Task brief: Transcribe the listing that follows exactly, from its first line to its last.
+ + +
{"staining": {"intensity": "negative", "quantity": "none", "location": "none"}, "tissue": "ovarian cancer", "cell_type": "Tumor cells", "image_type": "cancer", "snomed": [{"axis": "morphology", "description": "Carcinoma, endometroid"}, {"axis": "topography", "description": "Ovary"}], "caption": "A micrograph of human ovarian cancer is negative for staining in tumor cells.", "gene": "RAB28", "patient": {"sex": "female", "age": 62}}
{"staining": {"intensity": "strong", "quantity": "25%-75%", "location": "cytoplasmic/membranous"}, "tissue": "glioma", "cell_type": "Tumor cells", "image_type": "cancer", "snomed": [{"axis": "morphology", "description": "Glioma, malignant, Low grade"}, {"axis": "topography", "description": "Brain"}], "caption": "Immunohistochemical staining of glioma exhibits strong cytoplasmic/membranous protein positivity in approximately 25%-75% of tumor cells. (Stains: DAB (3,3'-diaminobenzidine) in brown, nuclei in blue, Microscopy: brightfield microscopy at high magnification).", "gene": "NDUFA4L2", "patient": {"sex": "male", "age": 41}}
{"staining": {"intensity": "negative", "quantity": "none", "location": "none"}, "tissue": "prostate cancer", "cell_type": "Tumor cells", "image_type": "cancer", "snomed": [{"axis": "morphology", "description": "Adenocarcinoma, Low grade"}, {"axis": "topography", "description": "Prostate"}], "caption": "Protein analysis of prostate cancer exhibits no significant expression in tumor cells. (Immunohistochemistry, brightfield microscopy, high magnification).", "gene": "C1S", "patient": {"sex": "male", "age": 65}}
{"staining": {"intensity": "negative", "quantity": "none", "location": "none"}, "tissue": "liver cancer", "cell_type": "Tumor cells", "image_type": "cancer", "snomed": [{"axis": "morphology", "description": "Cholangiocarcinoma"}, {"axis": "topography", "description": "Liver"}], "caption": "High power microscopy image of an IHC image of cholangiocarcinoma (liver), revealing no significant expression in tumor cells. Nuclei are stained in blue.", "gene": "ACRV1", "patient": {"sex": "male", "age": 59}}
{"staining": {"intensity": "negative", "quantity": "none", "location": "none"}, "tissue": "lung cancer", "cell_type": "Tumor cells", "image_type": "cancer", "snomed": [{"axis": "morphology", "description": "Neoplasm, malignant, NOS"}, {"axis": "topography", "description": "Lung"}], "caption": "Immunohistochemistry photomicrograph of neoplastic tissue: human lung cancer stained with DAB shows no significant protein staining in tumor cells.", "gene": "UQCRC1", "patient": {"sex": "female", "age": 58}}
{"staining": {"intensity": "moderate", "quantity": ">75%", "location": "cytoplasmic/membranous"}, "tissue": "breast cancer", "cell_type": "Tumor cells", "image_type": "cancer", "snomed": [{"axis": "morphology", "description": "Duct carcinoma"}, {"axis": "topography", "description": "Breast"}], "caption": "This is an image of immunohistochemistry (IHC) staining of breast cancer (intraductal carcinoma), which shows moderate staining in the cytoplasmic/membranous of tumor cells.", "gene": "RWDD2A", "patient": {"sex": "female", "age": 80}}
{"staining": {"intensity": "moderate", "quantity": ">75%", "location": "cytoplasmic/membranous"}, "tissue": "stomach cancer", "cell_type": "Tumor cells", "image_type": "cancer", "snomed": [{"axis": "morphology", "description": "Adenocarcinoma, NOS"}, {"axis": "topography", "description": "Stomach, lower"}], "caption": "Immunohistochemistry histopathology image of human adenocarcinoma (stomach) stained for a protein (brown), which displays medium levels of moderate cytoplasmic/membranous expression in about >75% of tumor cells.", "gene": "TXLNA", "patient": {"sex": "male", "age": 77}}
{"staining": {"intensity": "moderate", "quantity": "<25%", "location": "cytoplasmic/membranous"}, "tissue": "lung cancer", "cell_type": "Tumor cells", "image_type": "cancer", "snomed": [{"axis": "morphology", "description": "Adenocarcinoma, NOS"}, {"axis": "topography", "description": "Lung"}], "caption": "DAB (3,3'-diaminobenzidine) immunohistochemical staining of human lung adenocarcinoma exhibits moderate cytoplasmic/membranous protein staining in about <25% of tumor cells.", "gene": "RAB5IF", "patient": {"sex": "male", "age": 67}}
+ + +
Result of the exercise:
{"staining": {"intensity": "negative", "quantity": "none", "location": "none"}, "tissue": "ovarian cancer", "cell_type": "Tumor cells", "image_type": "cancer", "snomed": [{"axis": "morphology", "description": "Carcinoma, endometroid"}, {"axis": "topography", "description": "Ovary"}], "caption": "A micrograph of human ovarian cancer is negative for staining in tumor cells.", "gene": "RAB28", "patient": {"sex": "female", "age": 62}}
{"staining": {"intensity": "strong", "quantity": "25%-75%", "location": "cytoplasmic/membranous"}, "tissue": "glioma", "cell_type": "Tumor cells", "image_type": "cancer", "snomed": [{"axis": "morphology", "description": "Glioma, malignant, Low grade"}, {"axis": "topography", "description": "Brain"}], "caption": "Immunohistochemical staining of glioma exhibits strong cytoplasmic/membranous protein positivity in approximately 25%-75% of tumor cells. (Stains: DAB (3,3'-diaminobenzidine) in brown, nuclei in blue, Microscopy: brightfield microscopy at high magnification).", "gene": "NDUFA4L2", "patient": {"sex": "male", "age": 41}}
{"staining": {"intensity": "negative", "quantity": "none", "location": "none"}, "tissue": "prostate cancer", "cell_type": "Tumor cells", "image_type": "cancer", "snomed": [{"axis": "morphology", "description": "Adenocarcinoma, Low grade"}, {"axis": "topography", "description": "Prostate"}], "caption": "Protein analysis of prostate cancer exhibits no significant expression in tumor cells. (Immunohistochemistry, brightfield microscopy, high magnification).", "gene": "C1S", "patient": {"sex": "male", "age": 65}}
{"staining": {"intensity": "negative", "quantity": "none", "location": "none"}, "tissue": "liver cancer", "cell_type": "Tumor cells", "image_type": "cancer", "snomed": [{"axis": "morphology", "description": "Cholangiocarcinoma"}, {"axis": "topography", "description": "Liver"}], "caption": "High power microscopy image of an IHC image of cholangiocarcinoma (liver), revealing no significant expression in tumor cells. Nuclei are stained in blue.", "gene": "ACRV1", "patient": {"sex": "male", "age": 59}}
{"staining": {"intensity": "negative", "quantity": "none", "location": "none"}, "tissue": "lung cancer", "cell_type": "Tumor cells", "image_type": "cancer", "snomed": [{"axis": "morphology", "description": "Neoplasm, malignant, NOS"}, {"axis": "topography", "description": "Lung"}], "caption": "Immunohistochemistry photomicrograph of neoplastic tissue: human lung cancer stained with DAB shows no significant protein staining in tumor cells.", "gene": "UQCRC1", "patient": {"sex": "female", "age": 58}}
{"staining": {"intensity": "moderate", "quantity": ">75%", "location": "cytoplasmic/membranous"}, "tissue": "breast cancer", "cell_type": "Tumor cells", "image_type": "cancer", "snomed": [{"axis": "morphology", "description": "Duct carcinoma"}, {"axis": "topography", "description": "Breast"}], "caption": "This is an image of immunohistochemistry (IHC) staining of breast cancer (intraductal carcinoma), which shows moderate staining in the cytoplasmic/membranous of tumor cells.", "gene": "RWDD2A", "patient": {"sex": "female", "age": 80}}
{"staining": {"intensity": "moderate", "quantity": ">75%", "location": "cytoplasmic/membranous"}, "tissue": "stomach cancer", "cell_type": "Tumor cells", "image_type": "cancer", "snomed": [{"axis": "morphology", "description": "Adenocarcinoma, NOS"}, {"axis": "topography", "description": "Stomach, lower"}], "caption": "Immunohistochemistry histopathology image of human adenocarcinoma (stomach) stained for a protein (brown), which displays medium levels of moderate cytoplasmic/membranous expression in about >75% of tumor cells.", "gene": "TXLNA", "patient": {"sex": "male", "age": 77}}
{"staining": {"intensity": "moderate", "quantity": "<25%", "location": "cytoplasmic/membranous"}, "tissue": "lung cancer", "cell_type": "Tumor cells", "image_type": "cancer", "snomed": [{"axis": "morphology", "description": "Adenocarcinoma, NOS"}, {"axis": "topography", "description": "Lung"}], "caption": "DAB (3,3'-diaminobenzidine) immunohistochemical staining of human lung adenocarcinoma exhibits moderate cytoplasmic/membranous protein staining in about <25% of tumor cells.", "gene": "RAB5IF", "patient": {"sex": "male", "age": 67}}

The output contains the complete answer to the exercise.